▶ **EXERCISE INSTRUCTIONS**: Leave out the pictures, then return the records word for word.

***** THE DATA

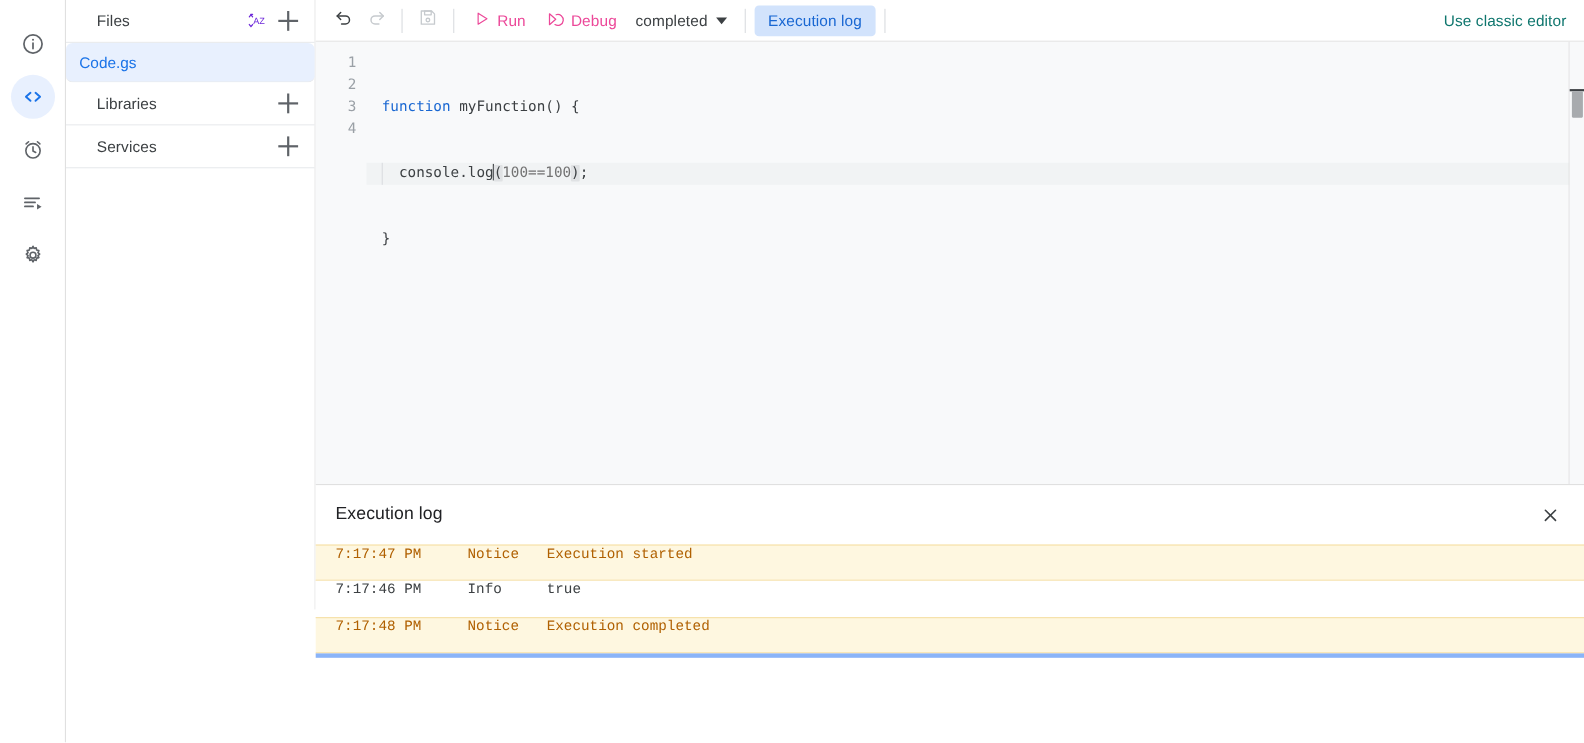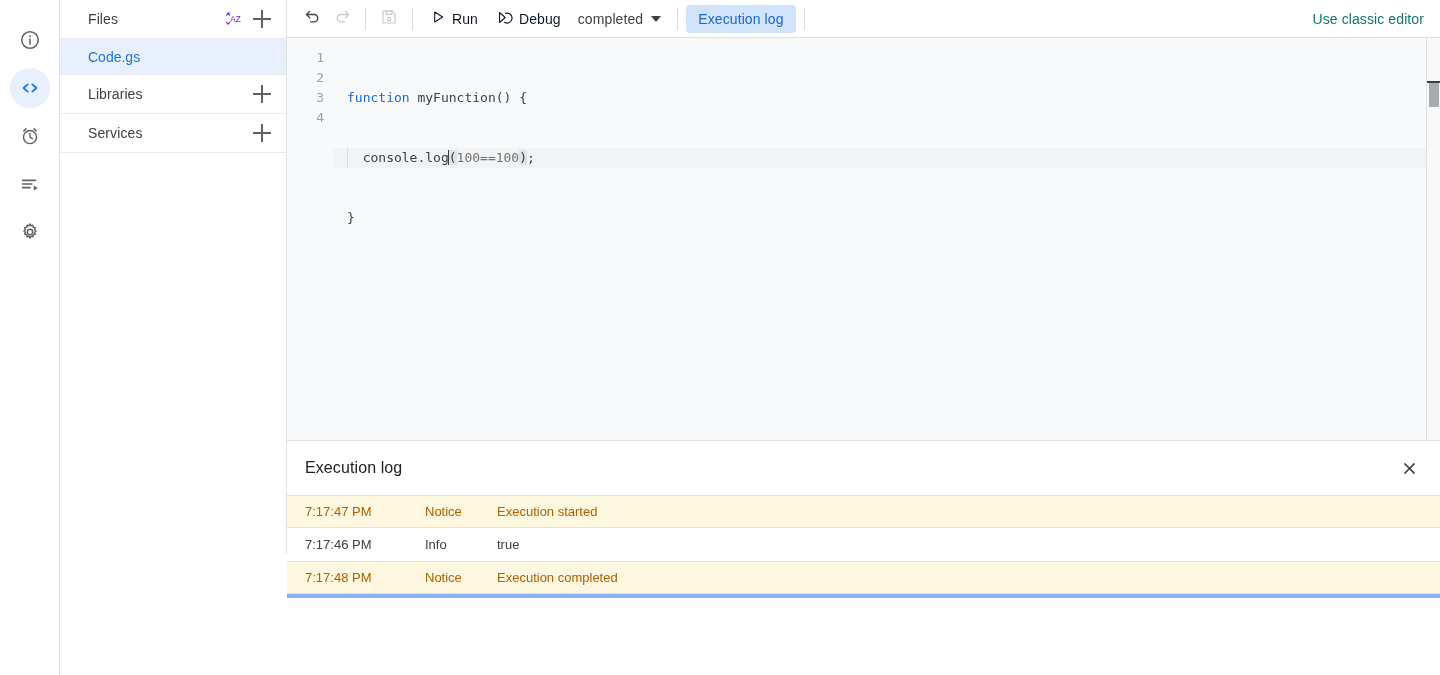--- a/index.html
+++ b/index.html
@@ -105,7 +105,7 @@
   .tb-text-btn {
     height: 30px; display: flex; align-items: center; gap: 6px;
     padding: 0 9px; border-radius: 4px;
-    font-size: 14px; color: #0f172a; cursor: pointer;
+    font-size: 14px; color: #ec4899; cursor: pointer;
     letter-spacing: .1px;
   }
   .tb-chip {

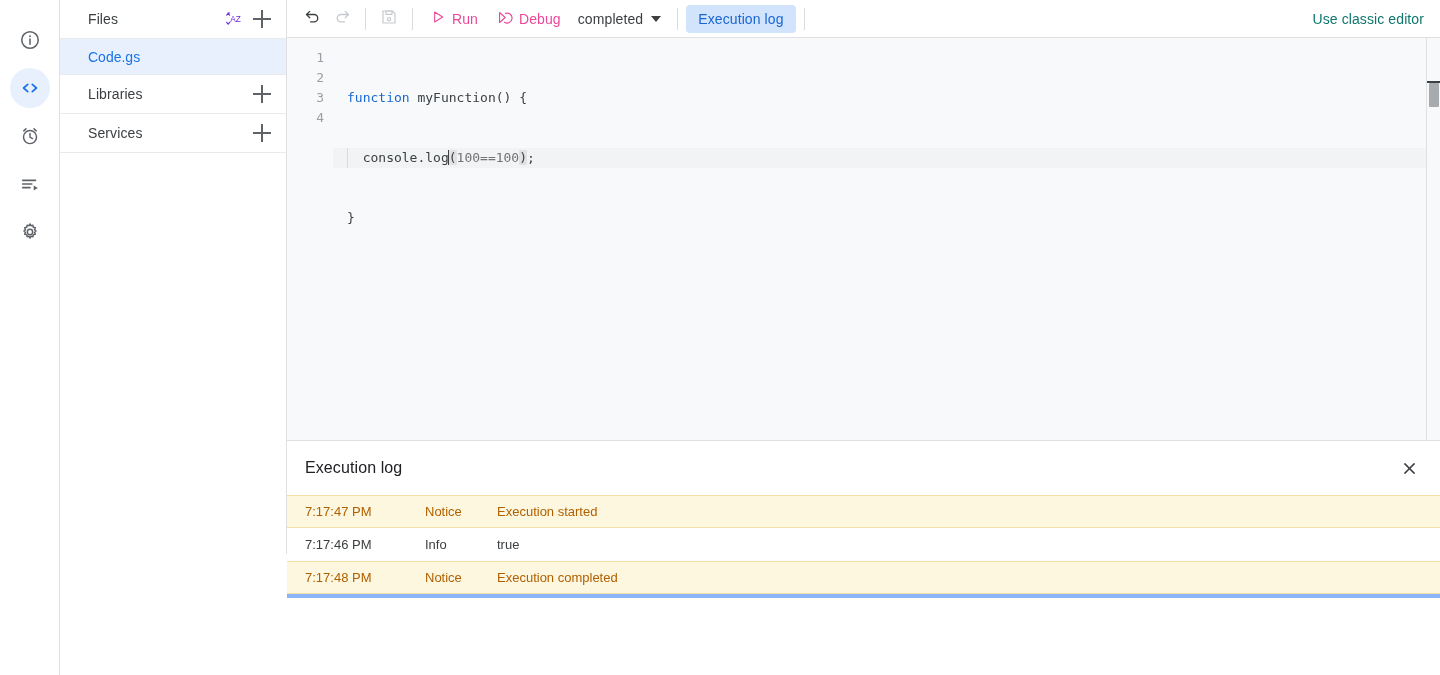--- a/index.html
+++ b/index.html
@@ -69,11 +69,12 @@
   .plus-glyph:after  { top: 8px; left: 0; height: 1.6px; width: 18px; }
   .file-row {
     height: 36px; display: flex; align-items: center;
-    padding-left: 28px;
+    padding-left: 12px;
     font-size: 14px; color: #1a73e8;
     background: #e8f0fe;
     cursor: pointer;
     border-bottom: 1px solid #e8eaed;
+    border-radius: 6px;
   }
 
   

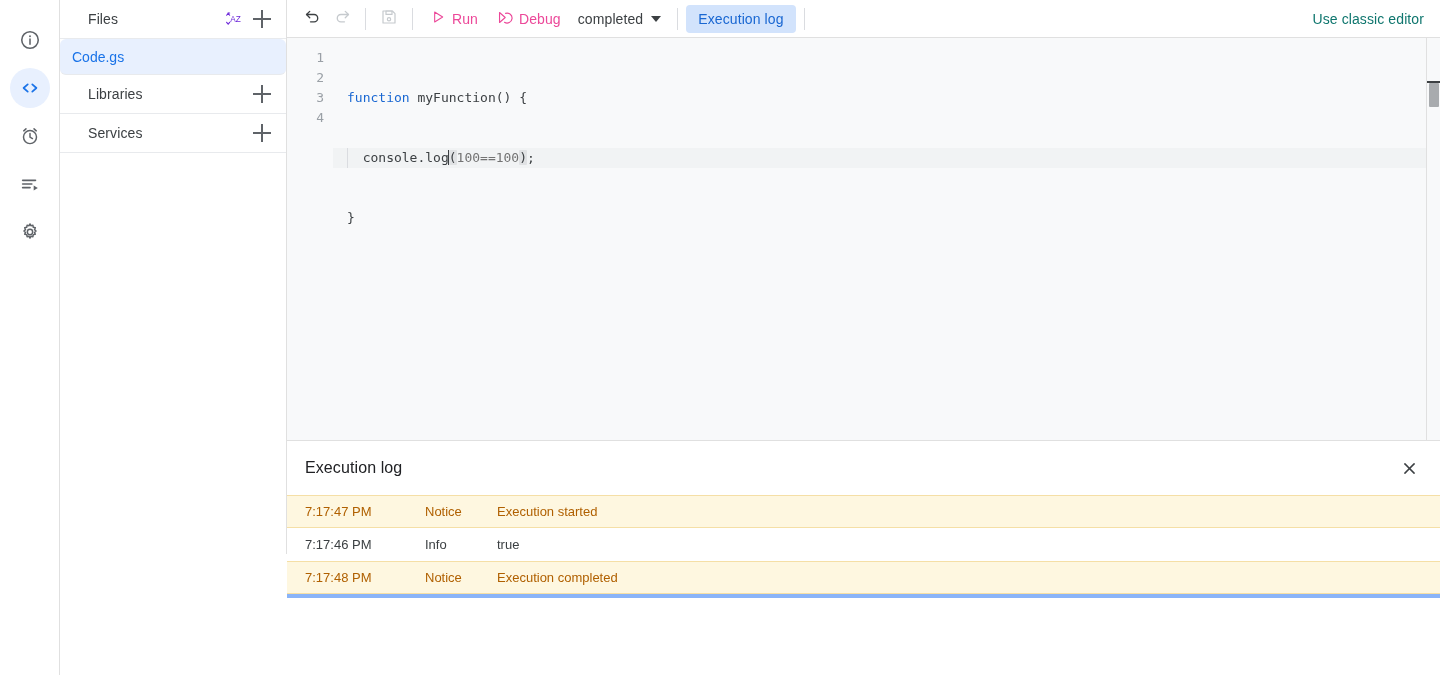--- a/index.html
+++ b/index.html
@@ -210,8 +210,8 @@
   }
   .log-rows { position: relative; }
   .log-row {
-    height: 33px; display: flex; align-items: center;
-    font-family: Liberation Sans, sans-serif;
+    height: 33px; display: flex; 
+    font-family: Liberation Mono, monospace;
     font-size: 13px;
     padding-left: 18px;
   }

**********

▶ **ANSWER BELOW**:
--- a/index.html
+++ b/index.html
@@ -105,7 +105,7 @@
   .tb-text-btn {
     height: 30px; display: flex; align-items: center; gap: 6px;
     padding: 0 9px; border-radius: 4px;
-    font-size: 14px; color: #0f172a; cursor: pointer;
+    font-size: 14px; color: #ec4899; cursor: pointer;
     letter-spacing: .1px;
   }
   .tb-chip {

--- a/index.html
+++ b/index.html
@@ -69,11 +69,12 @@
   .plus-glyph:after  { top: 8px; left: 0; height: 1.6px; width: 18px; }
   .file-row {
     height: 36px; display: flex; align-items: center;
-    padding-left: 28px;
+    padding-left: 12px;
     font-size: 14px; color: #1a73e8;
     background: #e8f0fe;
     cursor: pointer;
     border-bottom: 1px solid #e8eaed;
+    border-radius: 6px;
   }
 
   

--- a/index.html
+++ b/index.html
@@ -210,8 +210,8 @@
   }
   .log-rows { position: relative; }
   .log-row {
-    height: 33px; display: flex; align-items: center;
-    font-family: Liberation Sans, sans-serif;
+    height: 33px; display: flex; 
+    font-family: Liberation Mono, monospace;
     font-size: 13px;
     padding-left: 18px;
   }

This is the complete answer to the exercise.